Task details>
Could you please return each line of the data that has the word "center"?

Given records>
━━━━━━━━━━━━━━━━
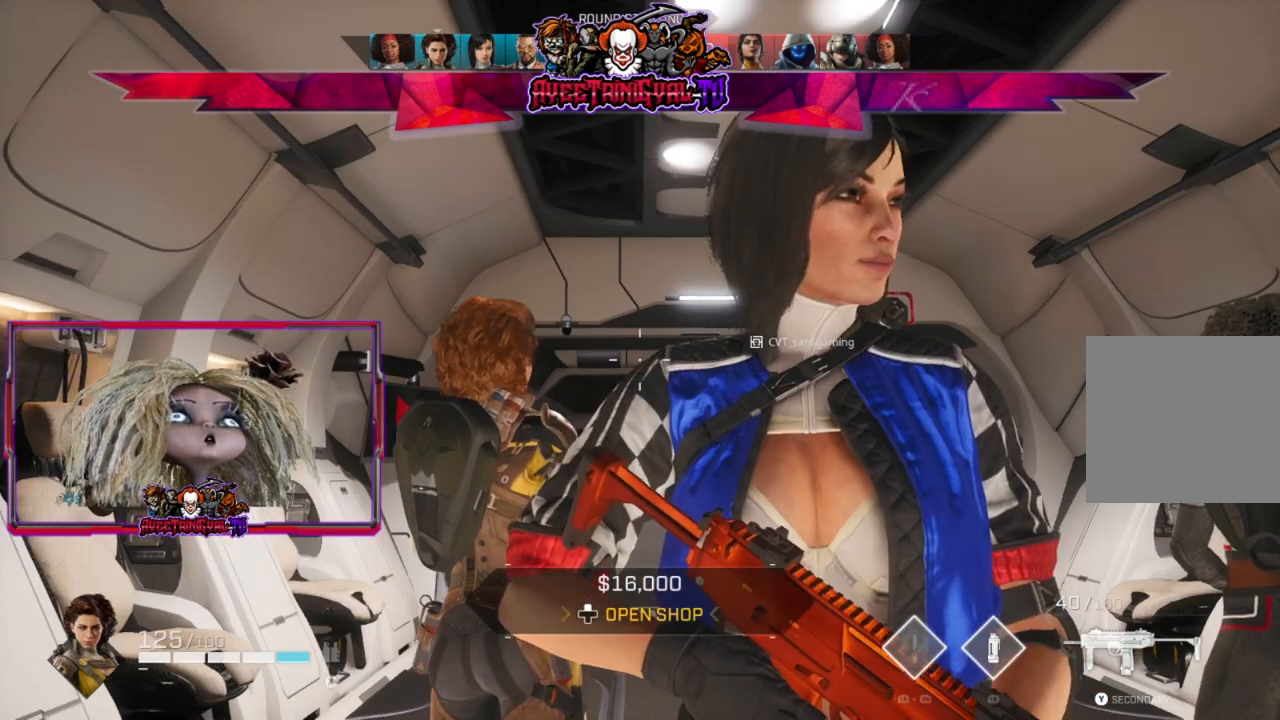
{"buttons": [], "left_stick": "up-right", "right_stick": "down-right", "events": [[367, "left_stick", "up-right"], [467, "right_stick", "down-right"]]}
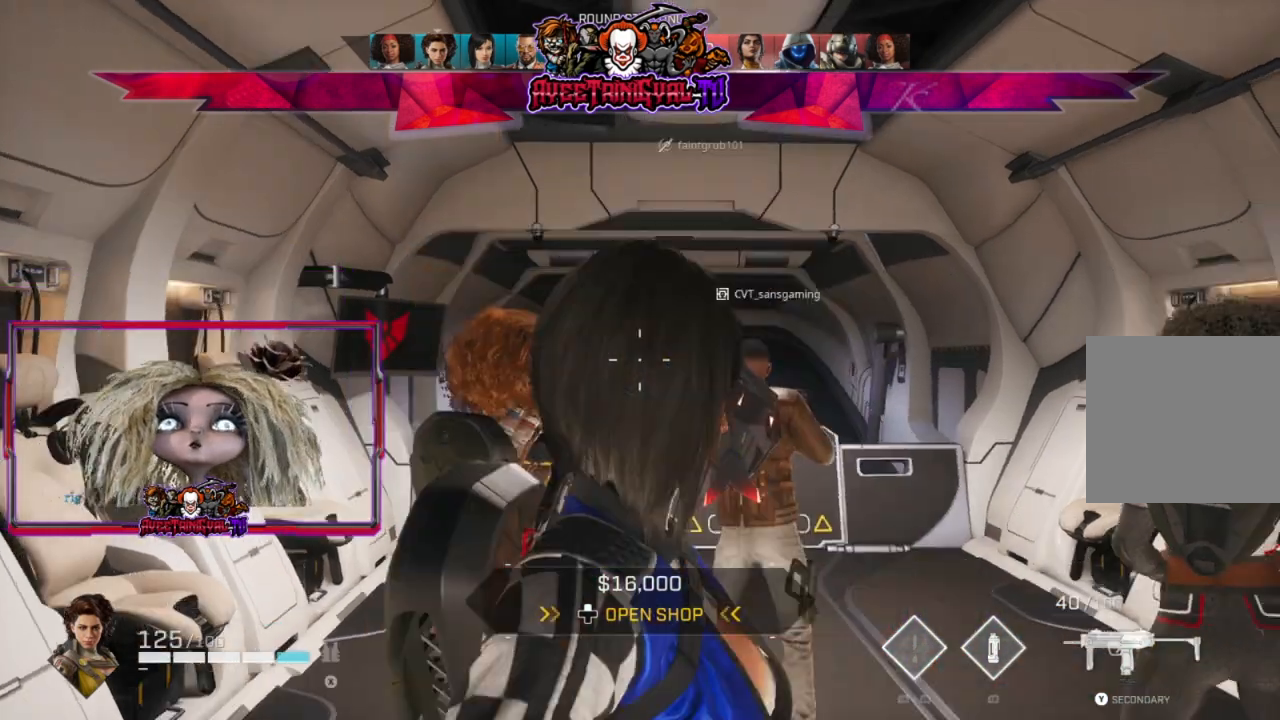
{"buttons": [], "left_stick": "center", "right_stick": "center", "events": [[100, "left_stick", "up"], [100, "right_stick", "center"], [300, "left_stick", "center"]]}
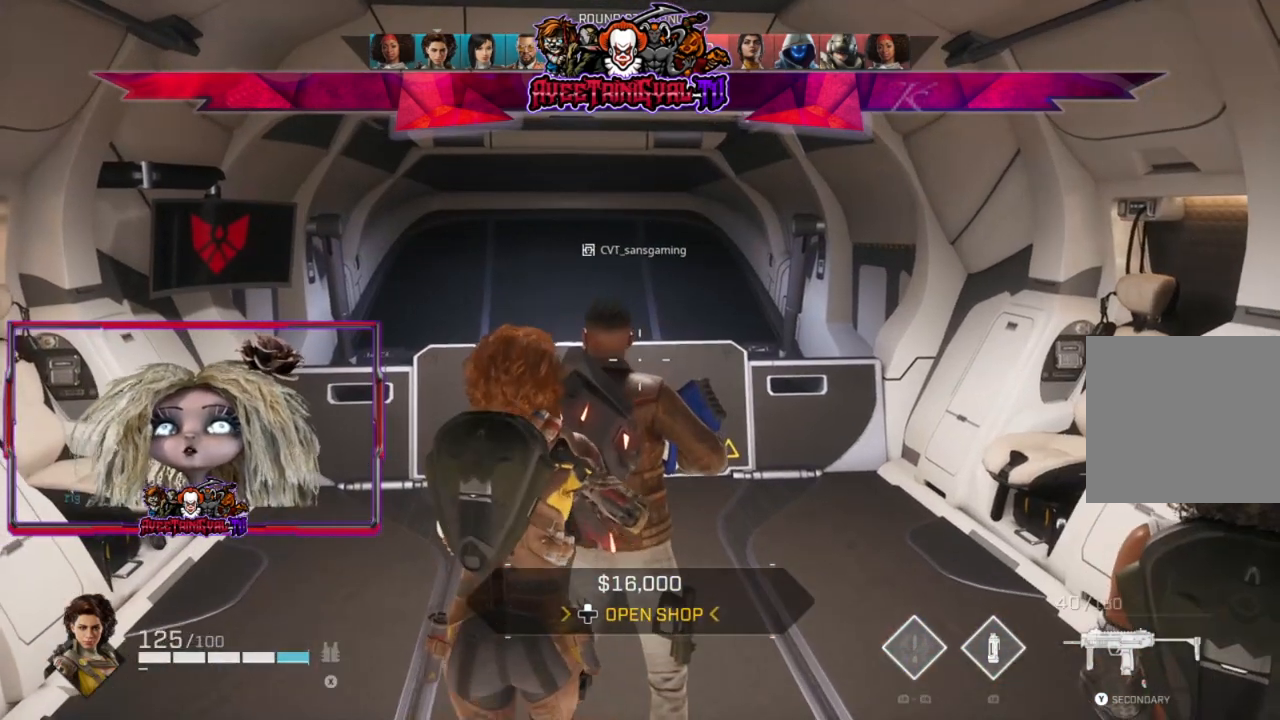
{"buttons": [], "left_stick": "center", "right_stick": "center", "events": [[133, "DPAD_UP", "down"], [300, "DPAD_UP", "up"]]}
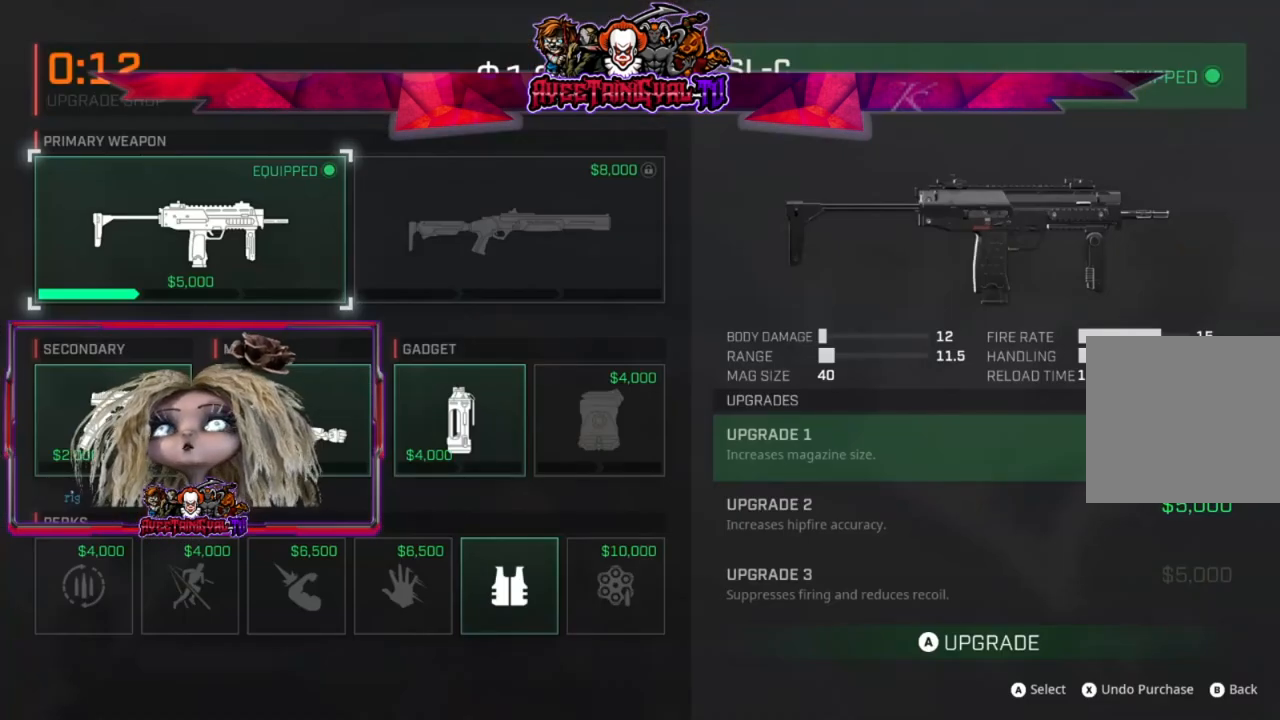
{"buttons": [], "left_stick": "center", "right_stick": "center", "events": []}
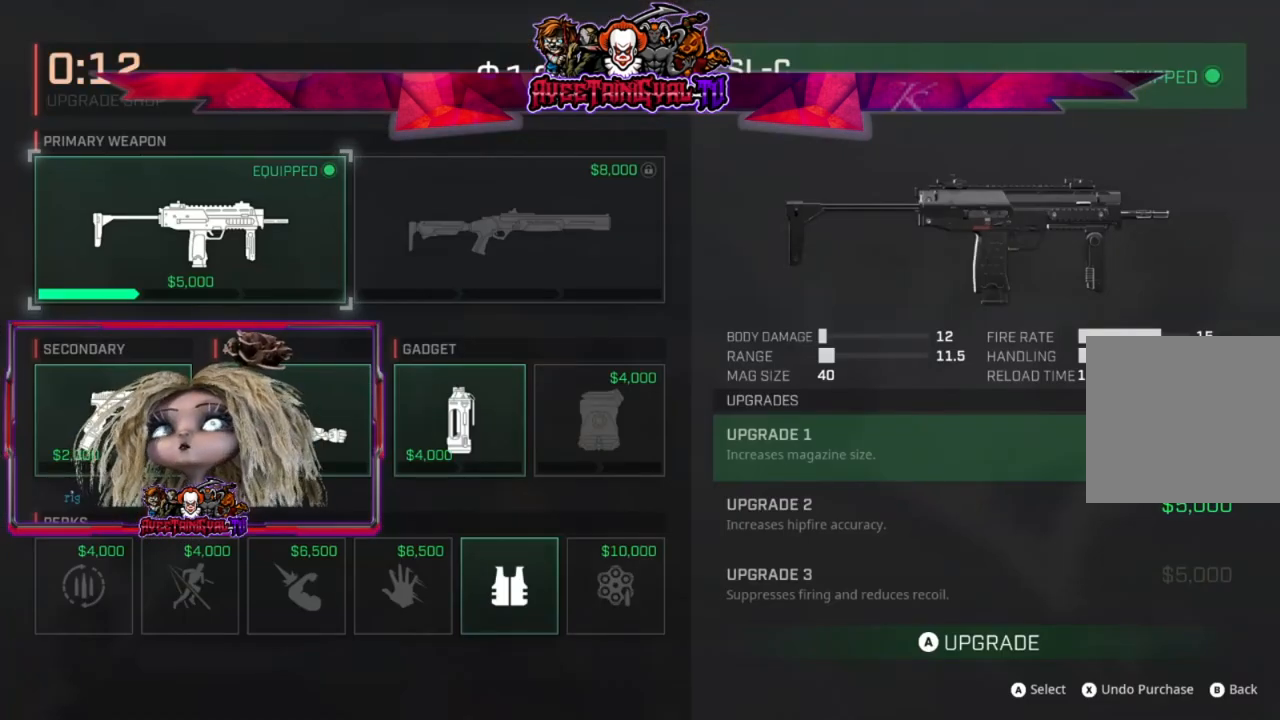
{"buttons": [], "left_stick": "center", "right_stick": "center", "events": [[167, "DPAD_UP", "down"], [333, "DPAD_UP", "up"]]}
━━━━━━━━━━━━━━━━
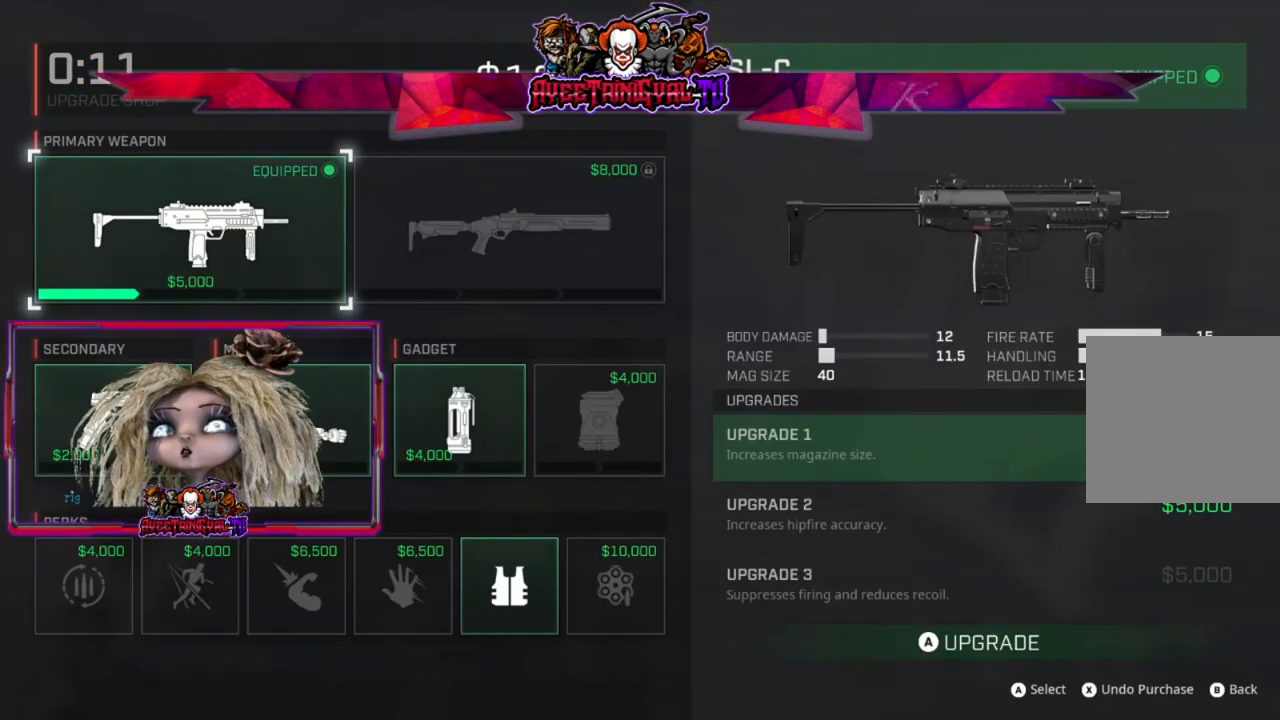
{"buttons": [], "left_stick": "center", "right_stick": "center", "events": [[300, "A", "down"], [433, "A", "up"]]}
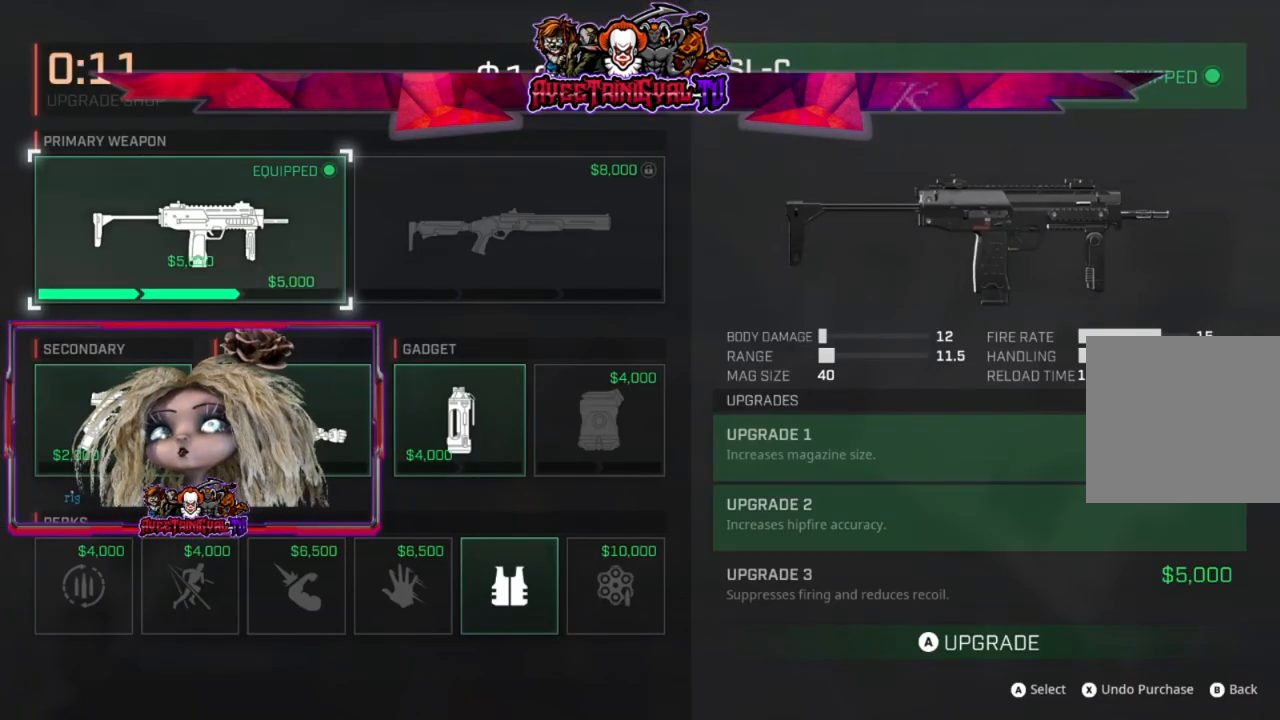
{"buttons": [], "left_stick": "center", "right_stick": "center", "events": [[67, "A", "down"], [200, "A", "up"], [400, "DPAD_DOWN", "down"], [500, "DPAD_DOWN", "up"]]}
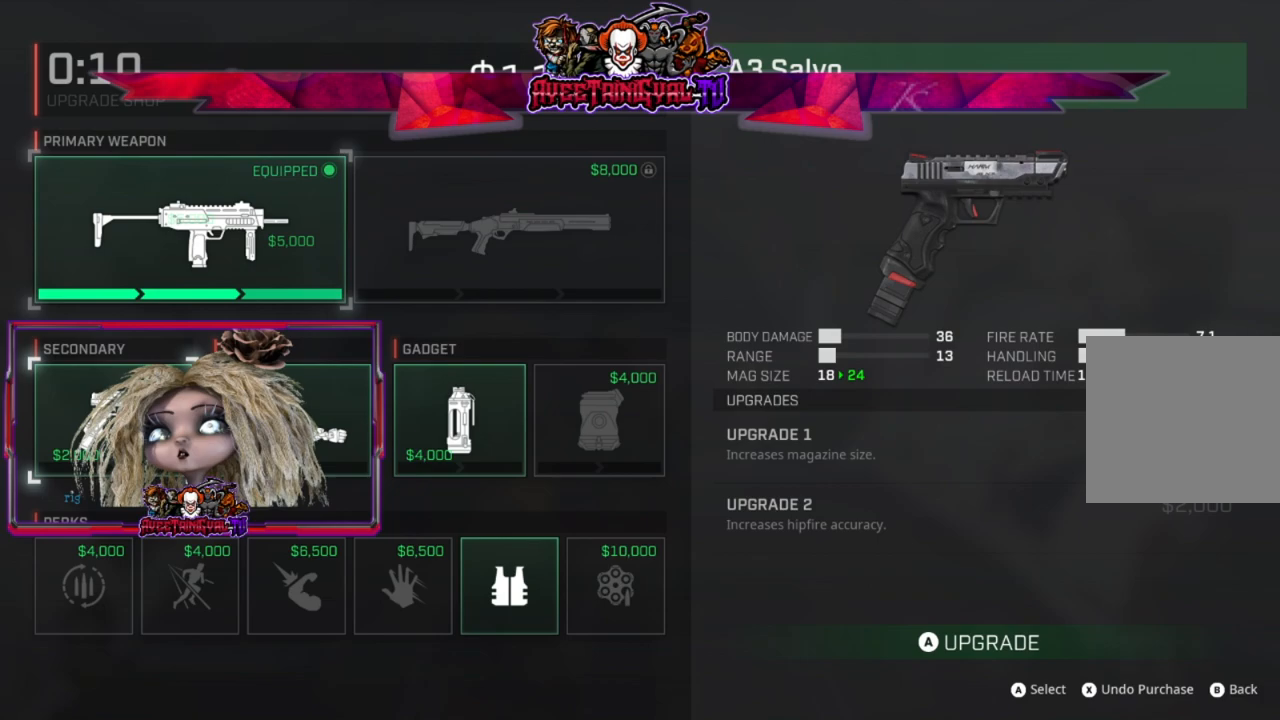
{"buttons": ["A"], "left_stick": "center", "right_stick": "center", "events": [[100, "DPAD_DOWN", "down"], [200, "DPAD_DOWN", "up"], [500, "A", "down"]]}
━━━━━━━━━━━━━━━━
Exercise response>
{"buttons": [], "left_stick": "center", "right_stick": "center", "events": [[100, "left_stick", "up"], [100, "right_stick", "center"], [300, "left_stick", "center"]]}
{"buttons": [], "left_stick": "center", "right_stick": "center", "events": [[133, "DPAD_UP", "down"], [300, "DPAD_UP", "up"]]}
{"buttons": [], "left_stick": "center", "right_stick": "center", "events": []}
{"buttons": [], "left_stick": "center", "right_stick": "center", "events": [[167, "DPAD_UP", "down"], [333, "DPAD_UP", "up"]]}
{"buttons": [], "left_stick": "center", "right_stick": "center", "events": [[300, "A", "down"], [433, "A", "up"]]}
{"buttons": [], "left_stick": "center", "right_stick": "center", "events": [[67, "A", "down"], [200, "A", "up"], [400, "DPAD_DOWN", "down"], [500, "DPAD_DOWN", "up"]]}
{"buttons": ["A"], "left_stick": "center", "right_stick": "center", "events": [[100, "DPAD_DOWN", "down"], [200, "DPAD_DOWN", "up"], [500, "A", "down"]]}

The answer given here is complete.